*** Excerpted records Section Begins ***

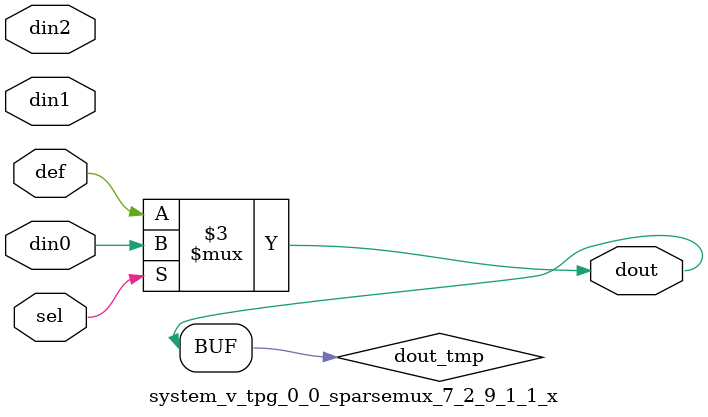
<source format=v>
`timescale 1ns / 1ps

module system_v_tpg_0_0_sparsemux_7_2_9_1_1_x (din0,din1,din2,def,sel,dout);

parameter din0_WIDTH = 1;

parameter din1_WIDTH = 1;

parameter din2_WIDTH = 1;

parameter def_WIDTH = 1;
parameter sel_WIDTH = 1;
parameter dout_WIDTH = 1;

parameter [sel_WIDTH-1:0] CASE0 = 1;

parameter [sel_WIDTH-1:0] CASE1 = 1;

parameter [sel_WIDTH-1:0] CASE2 = 1;

parameter ID = 1;
parameter NUM_STAGE = 1;



input [din0_WIDTH-1:0] din0;

input [din1_WIDTH-1:0] din1;

input [din2_WIDTH-1:0] din2;

input [def_WIDTH-1:0] def;
input [sel_WIDTH-1:0] sel;

output [dout_WIDTH-1:0] dout;



reg [dout_WIDTH-1:0] dout_tmp;


always @ (*) begin
(* parallel_case *) case (sel)
    
    CASE0 : dout_tmp = din0;
    
    CASE1 : dout_tmp = din1;
    
    CASE2 : dout_tmp = din2;
    
    default : dout_tmp = def;
endcase
end


assign dout = dout_tmp;



endmodule

</source>
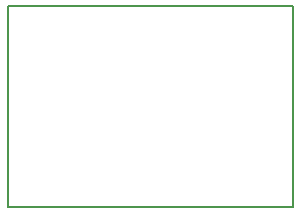
<source format=gbr>
G04 #@! TF.FileFunction,Profile,NP*
%FSLAX46Y46*%
G04 Gerber Fmt 4.6, Leading zero omitted, Abs format (unit mm)*
G04 Created by KiCad (PCBNEW 0.201511251016+6329~38~ubuntu14.04.1-stable) date lun 30 nov 2015 17:33:54 ART*
%MOMM*%
G01*
G04 APERTURE LIST*
%ADD10C,0.100000*%
%ADD11C,0.150000*%
G04 APERTURE END LIST*
D10*
D11*
X166624000Y-106426000D02*
X190754000Y-106426000D01*
X166624000Y-89408000D02*
X166624000Y-106426000D01*
X190754000Y-89408000D02*
X190754000Y-106426000D01*
X166624000Y-89408000D02*
X190754000Y-89408000D01*
M02*

</source>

*** Excerpted records Section Ends ***

■ **What you need to do**: Reproduce the lines above exactly, please, but not the pictures in them.

■ **Response for this exercise**:
<source format=v>
`timescale 1ns / 1ps

module system_v_tpg_0_0_sparsemux_7_2_9_1_1_x (din0,din1,din2,def,sel,dout);

parameter din0_WIDTH = 1;

parameter din1_WIDTH = 1;

parameter din2_WIDTH = 1;

parameter def_WIDTH = 1;
parameter sel_WIDTH = 1;
parameter dout_WIDTH = 1;

parameter [sel_WIDTH-1:0] CASE0 = 1;

parameter [sel_WIDTH-1:0] CASE1 = 1;

parameter [sel_WIDTH-1:0] CASE2 = 1;

parameter ID = 1;
parameter NUM_STAGE = 1;



input [din0_WIDTH-1:0] din0;

input [din1_WIDTH-1:0] din1;

input [din2_WIDTH-1:0] din2;

input [def_WIDTH-1:0] def;
input [sel_WIDTH-1:0] sel;

output [dout_WIDTH-1:0] dout;



reg [dout_WIDTH-1:0] dout_tmp;


always @ (*) begin
(* parallel_case *) case (sel)
    
    CASE0 : dout_tmp = din0;
    
    CASE1 : dout_tmp = din1;
    
    CASE2 : dout_tmp = din2;
    
    default : dout_tmp = def;
endcase
end


assign dout = dout_tmp;



endmodule

</source>
<source format=gbr>
G04 #@! TF.FileFunction,Profile,NP*
%FSLAX46Y46*%
G04 Gerber Fmt 4.6, Leading zero omitted, Abs format (unit mm)*
G04 Created by KiCad (PCBNEW 0.201511251016+6329~38~ubuntu14.04.1-stable) date lun 30 nov 2015 17:33:54 ART*
%MOMM*%
G01*
G04 APERTURE LIST*
%ADD10C,0.100000*%
%ADD11C,0.150000*%
G04 APERTURE END LIST*
D10*
D11*
X166624000Y-106426000D02*
X190754000Y-106426000D01*
X166624000Y-89408000D02*
X166624000Y-106426000D01*
X190754000Y-89408000D02*
X190754000Y-106426000D01*
X166624000Y-89408000D02*
X190754000Y-89408000D01*
M02*

</source>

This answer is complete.